- Origin: Texas, US
- Genres: Stoner rock
- Years active: 1999 - present
- Members: Trinidad Leal Curt Christensen J.T. Smith
- Past members: Clayton Mills

= Dixie Witch =

Stoner rock music group from Texas, US

Dixie Witch is a Texas-based stoner rock trio formed by guitarist Clayton Mills, drummer/vocalist Trinidad Leal, and bassist/vocalist Curt Christensen in 1999. The band released their self-produced album Into the Sun on Brainticket Records in 2001. That summer, the band embarked on the "Southern Domination" US Tour with Alabama Thunderpussy and Suplecs.
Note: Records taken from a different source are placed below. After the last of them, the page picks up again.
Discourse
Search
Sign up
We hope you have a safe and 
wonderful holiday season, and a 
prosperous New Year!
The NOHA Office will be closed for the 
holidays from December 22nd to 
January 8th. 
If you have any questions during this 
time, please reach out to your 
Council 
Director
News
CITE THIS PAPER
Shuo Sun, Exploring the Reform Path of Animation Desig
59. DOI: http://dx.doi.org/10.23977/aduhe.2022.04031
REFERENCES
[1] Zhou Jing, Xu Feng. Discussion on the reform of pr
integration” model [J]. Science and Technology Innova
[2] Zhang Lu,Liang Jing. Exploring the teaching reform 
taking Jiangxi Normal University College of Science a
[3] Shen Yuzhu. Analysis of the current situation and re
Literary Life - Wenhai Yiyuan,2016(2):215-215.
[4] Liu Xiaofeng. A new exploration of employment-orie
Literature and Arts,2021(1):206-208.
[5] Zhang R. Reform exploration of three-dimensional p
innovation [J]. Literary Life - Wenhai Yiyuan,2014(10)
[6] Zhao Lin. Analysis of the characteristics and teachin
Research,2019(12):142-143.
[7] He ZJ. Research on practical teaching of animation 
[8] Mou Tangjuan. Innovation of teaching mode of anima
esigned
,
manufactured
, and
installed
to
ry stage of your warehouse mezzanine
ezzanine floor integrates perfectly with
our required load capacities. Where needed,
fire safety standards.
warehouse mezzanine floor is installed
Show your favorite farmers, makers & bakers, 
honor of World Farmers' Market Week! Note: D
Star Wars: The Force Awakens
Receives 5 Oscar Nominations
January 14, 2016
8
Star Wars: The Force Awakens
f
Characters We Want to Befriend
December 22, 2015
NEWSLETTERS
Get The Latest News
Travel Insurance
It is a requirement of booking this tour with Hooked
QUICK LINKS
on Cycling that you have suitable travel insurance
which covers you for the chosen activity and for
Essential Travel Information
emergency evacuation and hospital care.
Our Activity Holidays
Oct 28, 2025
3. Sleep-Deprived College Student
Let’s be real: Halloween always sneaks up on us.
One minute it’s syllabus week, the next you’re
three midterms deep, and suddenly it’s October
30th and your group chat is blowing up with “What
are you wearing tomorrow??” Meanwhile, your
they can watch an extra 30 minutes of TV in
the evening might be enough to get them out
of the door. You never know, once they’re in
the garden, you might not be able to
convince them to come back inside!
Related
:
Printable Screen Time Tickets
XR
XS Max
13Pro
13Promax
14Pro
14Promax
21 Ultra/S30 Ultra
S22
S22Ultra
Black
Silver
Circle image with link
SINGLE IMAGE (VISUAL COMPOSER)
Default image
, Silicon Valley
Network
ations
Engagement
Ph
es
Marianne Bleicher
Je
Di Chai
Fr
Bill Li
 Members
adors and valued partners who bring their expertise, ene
Following that tour, the band signed with Detroit-based Small Stone Records in 2003. One Bird, Two Stones, produced by Jeff Pinkus, was released that spring and Smoke and Mirrors, produced by Joel Hamilton, was released in 2006.

The band was a regular act at the Emissions from the Monolith festival, performed at the Roadburn Festival in 2008 and appeared at the South by Southwest Music Conference every year since 2001.

Dixie Witch's songs have appeared on soundtracks to the video games NHL 2005 and Major League Baseball 2K7 as well as TV shows Viva La Bam and The Mentalist, among others.

In 2009, Clayton Mills left the band and was replaced by J.T. Smith. The band currently resides in Austin, Texas.